Когда он сел, мы внимательно посмотрели друг на друга и, кажется, поняли, что знакомы-то не очень. А может, вообще не знакомы. Но разговаривать было нужно, и я ругнул для формы поваров. Он поддержал:
— Да, не в Москве, конечно…
— Москвич? — обрадовался я. — А ведь я тоже учился в Люберцах, потом кончал вечерний техникум в Раменском.
— Нет, — ответил он. — Я в Электростали ремеслуху…
Мы помолчали. Я вслух вспомнил, что, когда призывался в армию, стоял в городе Электросталь. А потом служил в Саратове, Прибалтике. Он повеселел:
— Я веды тоже там служил.
— В каком году?
— Постой, сейчас вспомню. Пятьдесят шестой был в Риге, пятьдесят седьмой — в Саратове. А оттудова…
— Нет, — сказал я. — У меня поначалу был Саратов, а уже потом Рига. Ну, а затем по комсомольской путевке сюда.

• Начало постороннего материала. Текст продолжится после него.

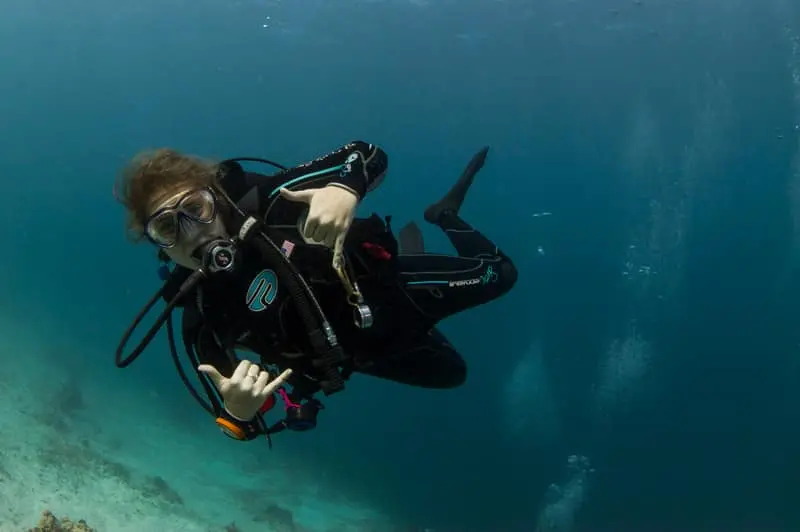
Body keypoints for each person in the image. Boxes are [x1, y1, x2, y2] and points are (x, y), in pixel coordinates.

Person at [114, 140, 517, 443]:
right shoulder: (201, 313)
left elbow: (366, 153)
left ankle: (443, 215)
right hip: (361, 352)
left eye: (196, 209)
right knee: (452, 374)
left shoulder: (270, 203)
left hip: (397, 292)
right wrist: (239, 410)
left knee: (502, 273)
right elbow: (238, 425)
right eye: (167, 228)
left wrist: (344, 189)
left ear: (217, 200)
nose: (192, 232)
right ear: (159, 246)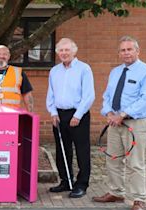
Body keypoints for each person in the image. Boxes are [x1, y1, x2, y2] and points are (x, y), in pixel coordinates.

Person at [93, 36, 146, 210]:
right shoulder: (115, 72)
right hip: (115, 122)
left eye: (129, 49)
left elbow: (145, 99)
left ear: (137, 51)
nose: (126, 53)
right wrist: (109, 113)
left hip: (136, 122)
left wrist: (122, 114)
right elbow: (107, 96)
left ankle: (139, 198)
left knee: (135, 162)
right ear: (119, 53)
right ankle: (116, 192)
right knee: (113, 158)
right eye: (123, 50)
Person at [46, 38, 95, 198]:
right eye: (61, 50)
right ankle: (66, 180)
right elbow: (50, 94)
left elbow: (89, 95)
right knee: (62, 149)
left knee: (81, 150)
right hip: (59, 116)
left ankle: (81, 184)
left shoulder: (84, 69)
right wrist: (52, 112)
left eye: (67, 50)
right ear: (57, 53)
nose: (64, 53)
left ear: (74, 51)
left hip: (78, 114)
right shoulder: (54, 71)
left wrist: (78, 115)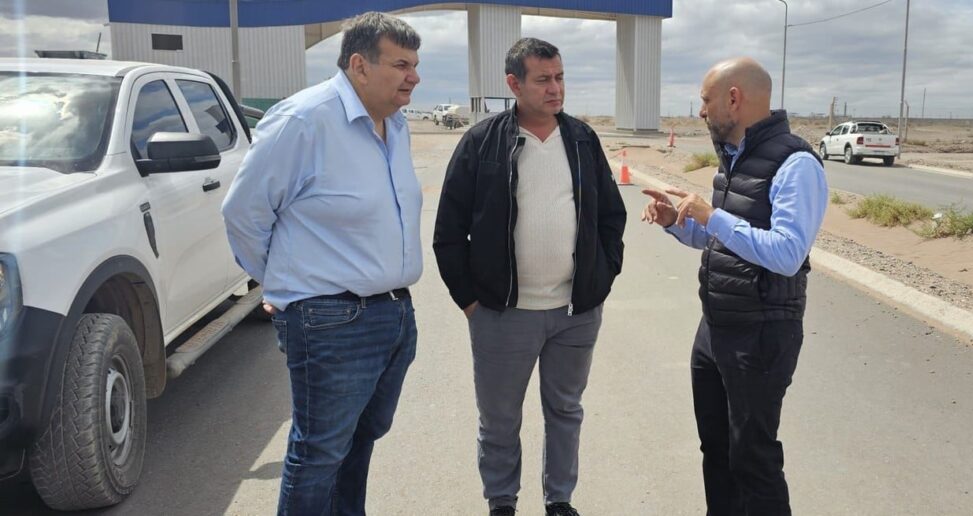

— Ага. Значит, мы из одного эшелона… Попутчики. — Парень пил компот, выбирая ягоды вилкой.
— Выходит, попутчики.
— На Коршуниху?
— На Усть-Илим!
Парень рассеянно протянул:
— Вот оно что, — и, пожимал неуверенно мою руку, сказал: — А ведь я потом на Берингов пролив думаю. Ничего нового пока не слышно?
— Сам интересуюсь этой плотиной… Чтобы не прозевать запись.
И вдруг мы оба как-то обрадовались, словно нашли место, где мы… Ну, если не встретились, то обязательно встретимся. И совсем тепло, больше не смущаясь, как знакомый знакомому, мы пожали руки.
Штепсель
Такая у собаки была кличка — Штепсель. Рабочие же на Углу звали ее ласково: Штепа. Про нее говорили: наш самый старый лэповец. И это была правда. Она вставала раньше всех, добегала до котлопункта и съедала все, что вчера обронили в темноте на пол во время ужина. Потом она шла на дорогу поджидала там ребят, чтобы отправиться с ними к дальним опорам.
Все высоковольтные мачты, все сложенные провода и изоляторы она числила под своей личной охраной и отчаянно бросалась на тех, кто этого не понимал. Особенно доставалось начальникам. Ведь чем выше начальник, тем он реже бывал на Углу, и, честно говоря, ей бы здорово влетело за подобную неразборчивость, будь она человеком. Она все-таки была только собакой.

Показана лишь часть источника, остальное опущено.